Eugenie (Oogie) McGuire
Desert Weyr http://www.desertweyr.com/
Paonia, CO USA

You made a survey without a survey statistician on your team. Did you
send out a request for such a person on the mailing lists to advise you
before you put together the survey? Did you have a clear and concise
question that you wanted to answer before you developed the survey
questions? Did you run the questions by an aforementioned professional
in the staff and check for confirmation bias?
I am not a professional statistician, and that's just what I spotted. I
have covered surveys as a journalist in my previous career, though. And
I also am a veteran of setting up business projects. A survey
statistician would have a lot more to say I am sure. And we're not even
starting on the analysis. In fact, I'd throw out the analysis and the
results and start anew. First off, define "users" (end users,
evangelists, business users?) and state the overall purpose of your
survey in a single question.
I regret some of the tone of the previous e-mail (first e-mail prior to
coffee), but there's nothing here to work with. You've got 300
self-selected users with at least two major questions in one survey that
you did not break out by region, sex, profession. You want results, you
need good data underneath.

You made a survey without a survey statistician on your team. Did you
send out a request for such a person on the mailing lists to advise
you before you put together the survey? Did you have a clear and
concise question that you wanted to answer before you developed the
survey questions? Did you run the questions by an aforementioned
professional in the staff and check for confirmation bias?

No. And apparently you have little awareness of how our project works.
But you make a couple of valid points.

I am not a professional statistician, and that's just what I
spotted. I have covered surveys as a journalist in my previous
career, though. And I also am a veteran of setting up business
projects. A survey statistician would have a lot more to say I am
sure. And we're not even starting on the analysis. In fact, I'd
throw out the analysis and the results and start anew. First off,
define "users" (end users, evangelists, business users?) and state
the overall purpose of your survey in a single question.
I regret some of the tone of the previous e-mail (first e-mail prior
to coffee), but there's nothing here to work with. You've got 300
self-selected users with at least two major questions in one survey
that you did not break out by region, sex, profession. You want
results, you need good data underneath.

You know, aside being rather inaccurate, you're welcome to run another
survey. We're always looking for more volunteers. And I'm glad to help
you on this, so please go ahead.

best,

Charles.

Okay, I point out problems and you're response is "you don't like it
you can run out your own survey" and then say I'm inaccurate without
stating why I'm inaccurate with a solicitation for donations in the
previous e-mail. Do you see the major issue here? Flies, honey, vinegar.

I don't know how your project works, but if you're not doing the proper
work beforehand I don't know how it can work. Ask anybody who's run any
successful project. Heck, even the leaders of failed projects can tell
you.
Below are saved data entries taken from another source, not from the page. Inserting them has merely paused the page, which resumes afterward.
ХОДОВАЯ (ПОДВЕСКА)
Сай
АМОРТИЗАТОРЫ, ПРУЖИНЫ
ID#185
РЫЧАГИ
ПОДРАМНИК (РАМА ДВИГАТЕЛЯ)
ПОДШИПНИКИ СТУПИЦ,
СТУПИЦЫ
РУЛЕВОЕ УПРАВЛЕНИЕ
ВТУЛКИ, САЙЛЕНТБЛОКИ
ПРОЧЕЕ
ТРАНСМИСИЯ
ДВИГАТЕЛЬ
They probably have more information.
First, you define your goals. Next you gather and prepare your
resources. You do a test run, maybe more than one and hope you have
enough time. You have people with specific knowledge critique and make
adjustments. Finally you run the project, and afterwards you analyze
and make improvements for the next time. Those principals apply whether
you're running a for profit project or a non profit.
And that would be the bare bones work if I was running a local project.
You're going global, which involves understanding cultural differences
as well. That is not the type of thing I would do with an ad hoc team
with nobody who has any experience in what I was doing in the first place.
Like I said, define the questions, gather the mailing list. And if you
don't have access to anybody with experience in statistics, don't launch
until you do. A badly done survey is worse than none at all.